Entropy – What is the Difference Between Cross-Entropy and KL Divergence

cross entropyentropykullback-leibler

Both the cross-entropy and the KL divergence are tools to measure the distance between two probability distributions, but what is the difference between them?

$$ H(P,Q) = -\sum_x P(x)\log Q(x) $$

$$ KL(P | Q) = \sum_{x} P(x)\log {\frac{P(x)}{Q(x)}} $$

Moreover, it turns out that the minimization of KL divergence is equivalent to the minimization of cross-entropy.

I want to know them instinctively.

Best Answer

You will need some conditions to claim the equivalence between minimizing cross entropy and minimizing KL divergence. I will put your question under the context of classification problems using cross entropy as loss functions.

Let us first recall that entropy is used to measure the uncertainty of a system, which is defined as \begin{equation} S(v)=-\sum_ip(v_i)\log p(v_i)\label{eq:entropy}, \end{equation} for $p(v_i)$ as the probabilities of different states $v_i$ of the system. From an information theory point of view, $S(v)$ is the amount of information is needed for removing the uncertainty.
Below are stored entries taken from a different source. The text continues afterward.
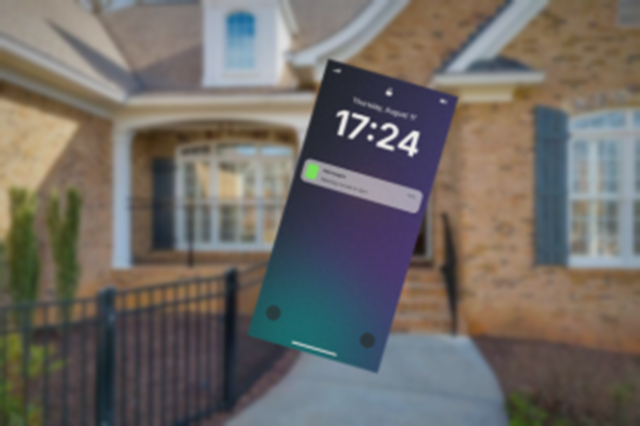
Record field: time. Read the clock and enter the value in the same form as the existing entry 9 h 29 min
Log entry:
17 h 24 min
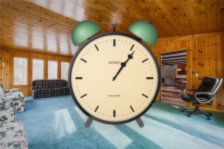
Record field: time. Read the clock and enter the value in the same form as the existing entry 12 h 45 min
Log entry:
1 h 06 min
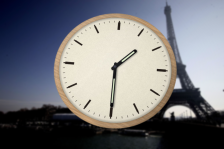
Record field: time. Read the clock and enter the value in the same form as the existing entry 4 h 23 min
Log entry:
1 h 30 min
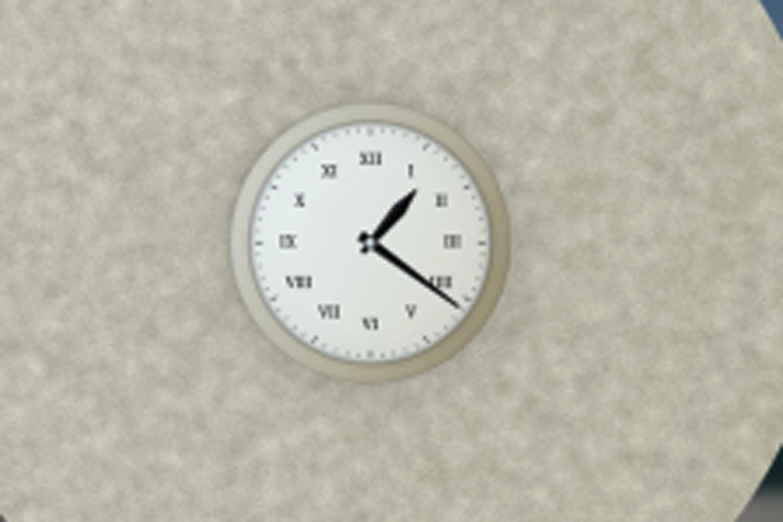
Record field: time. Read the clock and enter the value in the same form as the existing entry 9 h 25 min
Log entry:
1 h 21 min
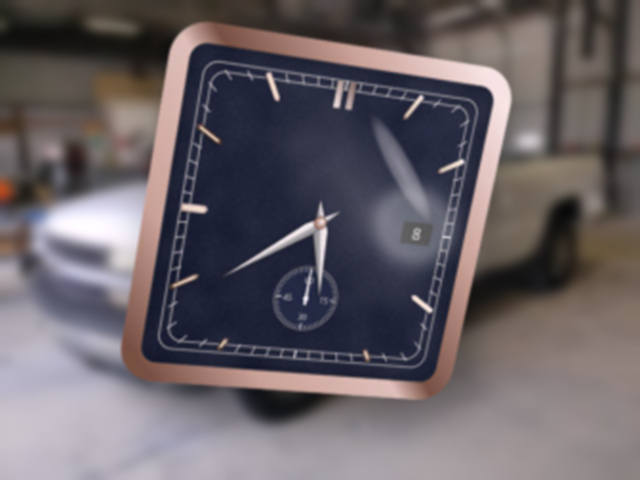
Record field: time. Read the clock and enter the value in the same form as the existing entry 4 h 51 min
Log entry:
5 h 39 min
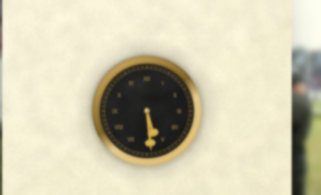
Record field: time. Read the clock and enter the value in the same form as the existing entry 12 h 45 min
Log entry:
5 h 29 min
For instance, the event $I$ I will die within 200 years is almost certain (we may solve the aging problem for the word almost), therefore it has low uncertainty which requires only the information of the aging problem cannot be solved to make it certain. However, the event $II$ I will die within 50 years is more uncertain than event $I$, thus it needs more information to remove the uncertainties. Here entropy can be used to quantify the uncertainty of the distribution When will I die?, which can be regarded as the expectation of uncertainties of individual events like $I$ and $II$.
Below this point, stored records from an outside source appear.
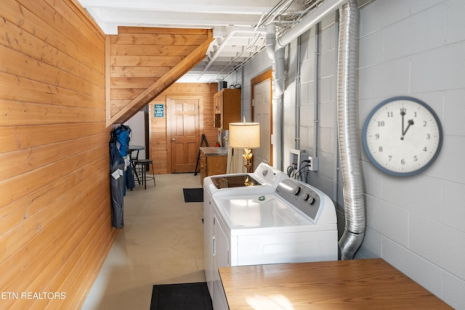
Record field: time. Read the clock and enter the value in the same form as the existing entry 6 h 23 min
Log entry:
1 h 00 min
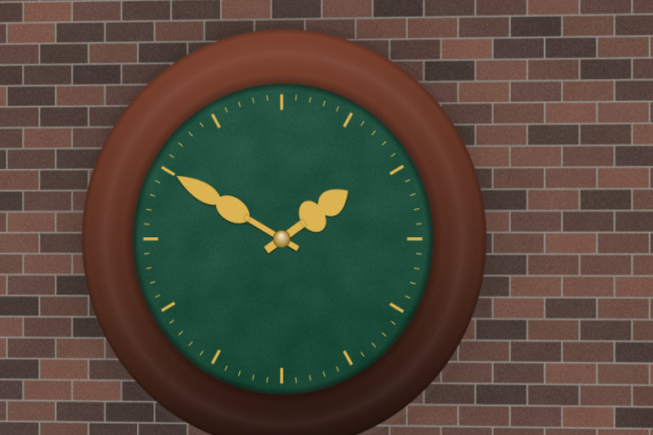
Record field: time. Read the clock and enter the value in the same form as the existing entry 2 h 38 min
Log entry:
1 h 50 min
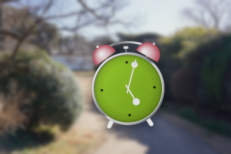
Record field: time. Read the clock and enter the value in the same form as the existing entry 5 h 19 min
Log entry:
5 h 03 min
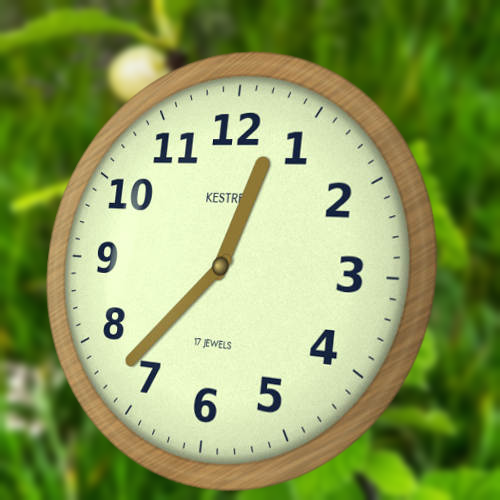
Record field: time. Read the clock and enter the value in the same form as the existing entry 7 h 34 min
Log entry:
12 h 37 min
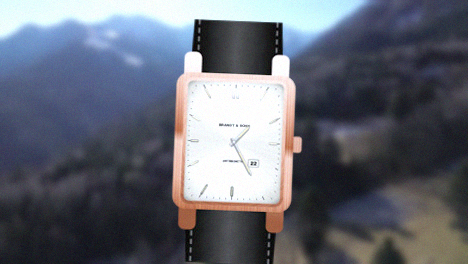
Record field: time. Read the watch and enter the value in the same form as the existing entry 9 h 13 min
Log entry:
1 h 25 min
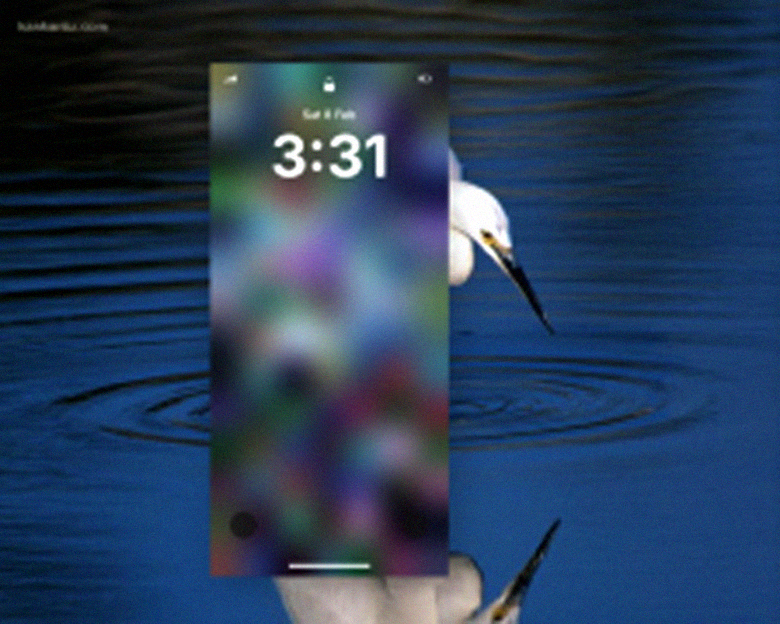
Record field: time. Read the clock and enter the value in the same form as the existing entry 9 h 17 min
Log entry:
3 h 31 min
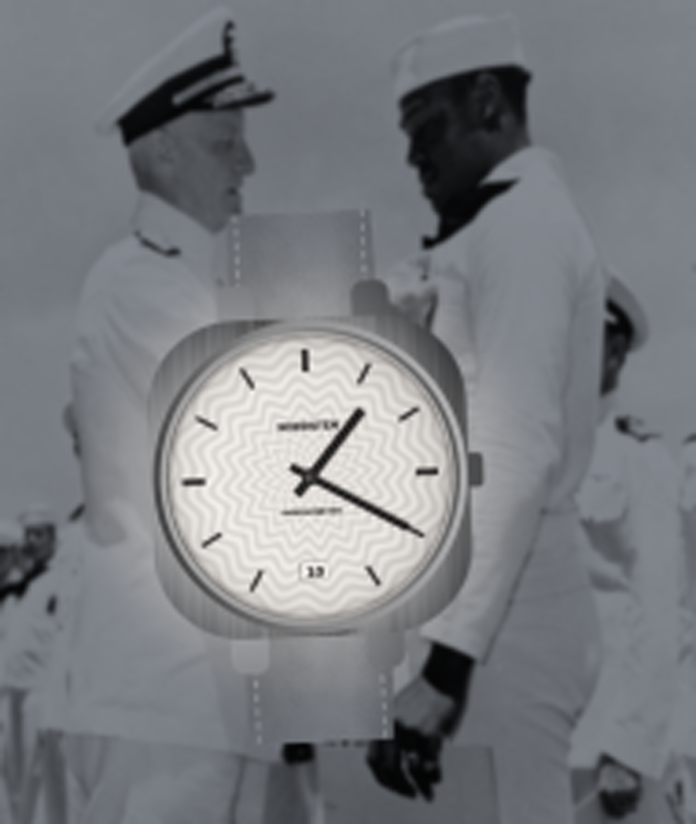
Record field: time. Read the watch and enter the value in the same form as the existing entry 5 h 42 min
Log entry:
1 h 20 min
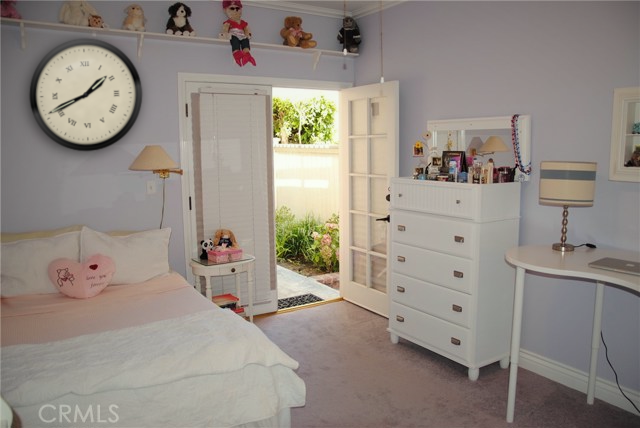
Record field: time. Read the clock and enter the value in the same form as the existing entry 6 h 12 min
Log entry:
1 h 41 min
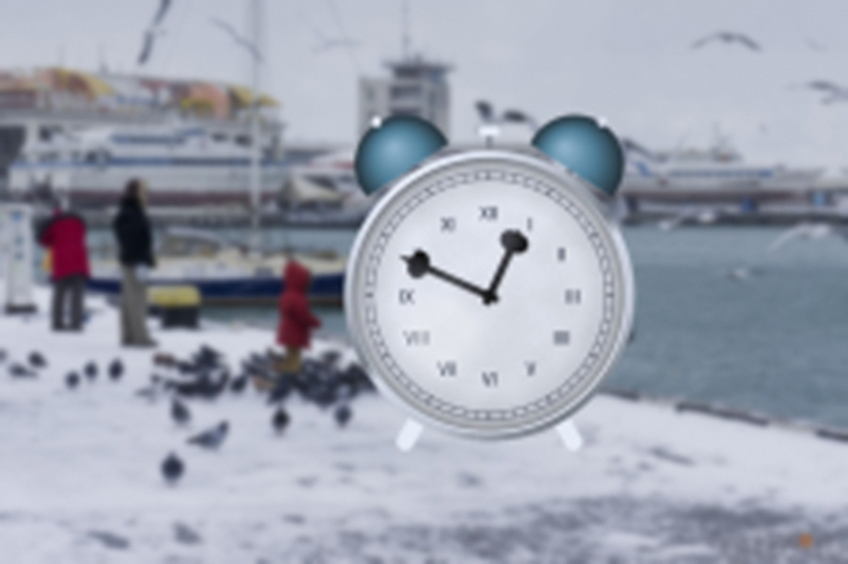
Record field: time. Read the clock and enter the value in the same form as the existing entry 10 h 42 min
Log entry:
12 h 49 min
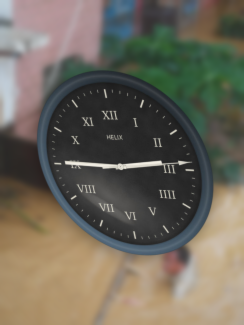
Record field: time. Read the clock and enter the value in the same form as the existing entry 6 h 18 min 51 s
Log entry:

Now look at the definition of KL divergence between distributions A and B \begin{equation} D_{KL}(A\parallel B) = \sum_ip_A(v_i)\log p_A(v_i) - p_A(v_i)\log p_B(v_i)\label{eq:kld}, \end{equation} where the first term of the right hand side is the entropy of distribution A, the second term can be interpreted as the expectation of distribution B in terms of A. And the $D_{KL}$ describes how different B is from A from the perspective of A. It's worth of noting $A$ usually stands for the data, i.e. the measured distribution, and $B$ is the theoretical or hypothetical distribution. That means, you always start from what you observed.
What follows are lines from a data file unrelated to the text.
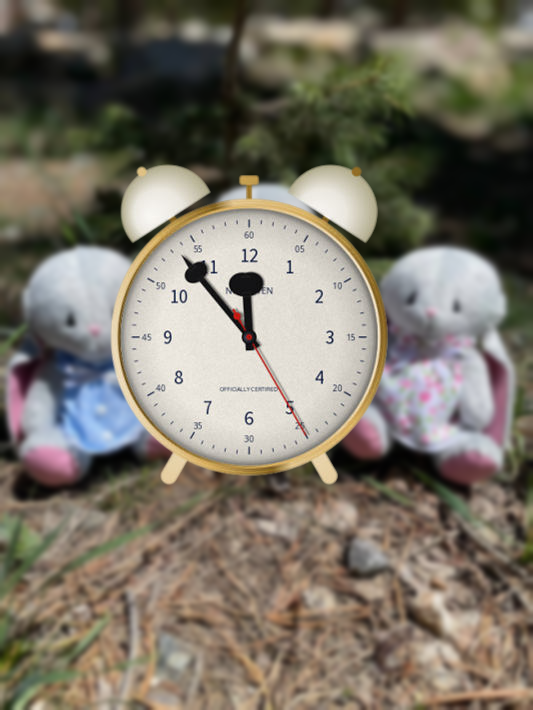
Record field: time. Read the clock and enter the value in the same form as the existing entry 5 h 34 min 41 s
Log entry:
11 h 53 min 25 s
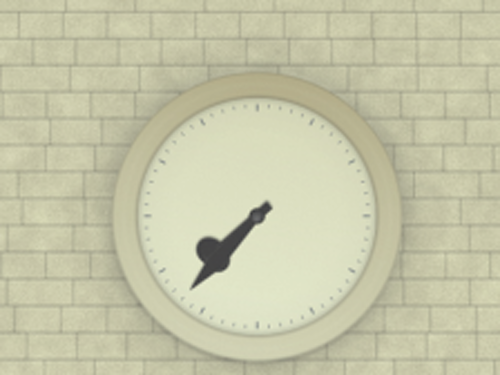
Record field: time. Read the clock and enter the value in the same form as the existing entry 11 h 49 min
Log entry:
7 h 37 min
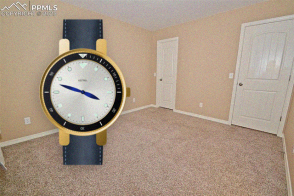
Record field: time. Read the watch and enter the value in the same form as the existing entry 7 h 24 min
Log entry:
3 h 48 min
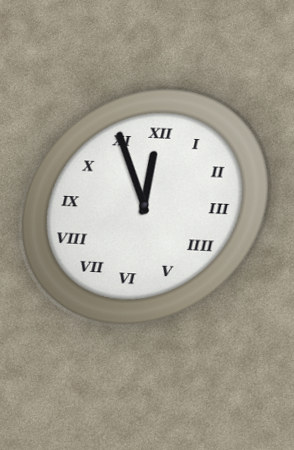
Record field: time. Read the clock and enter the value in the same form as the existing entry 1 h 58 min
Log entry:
11 h 55 min
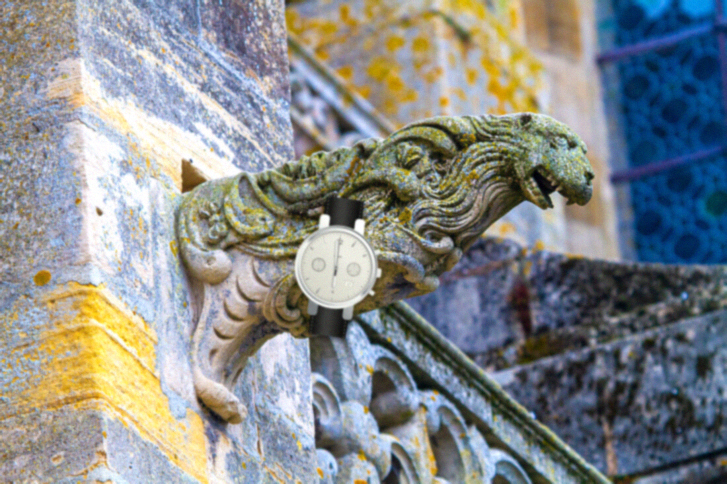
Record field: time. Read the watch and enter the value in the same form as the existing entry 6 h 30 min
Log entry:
5 h 59 min
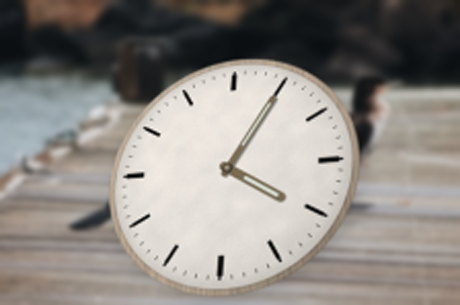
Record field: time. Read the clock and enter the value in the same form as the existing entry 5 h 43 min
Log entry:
4 h 05 min
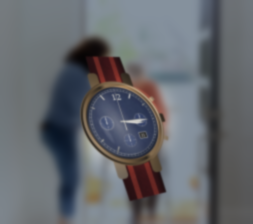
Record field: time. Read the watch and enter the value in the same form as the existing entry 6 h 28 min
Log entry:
3 h 15 min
To relate cross entropy to entropy and KL divergence, we formalize the cross entropy in terms of distributions $A$ and $B$ as \begin{equation} H(A, B) = -\sum_ip_A(v_i)\log p_B(v_i)\label{eq:crossentropy}. \end{equation} From the definitions, we can easily see \begin{equation} H(A, B) = D_{KL}(A\parallel B)+S_A\label{eq:entropyrelation}. \end{equation} If $S_A$ is a constant, then minimizing $H(A, B)$ is equivalent to minimizing $D_{KL}(A\parallel B)$.

A further question follows naturally as how the entropy can be a constant. In a machine learning task, we start with a dataset (denoted as $P(\mathcal D)$) which represent the problem to be solved, and the learning purpose is to make the model estimated distribution (denoted as $P(model)$) as close as possible to true distribution of the problem (denoted as $P(truth)$). $P(truth)$ is unknown and represented by $P(\mathcal D)$. Therefore in an ideal world, we expect \begin{equation} P(model)\approx P(\mathcal D) \approx P(truth) \end{equation} and minimize $D_{KL}(P(\mathcal D)\parallel P(model))$. And luckily, in practice $\mathcal D$ is given, which means its entropy $S(D)$ is fixed as a constant.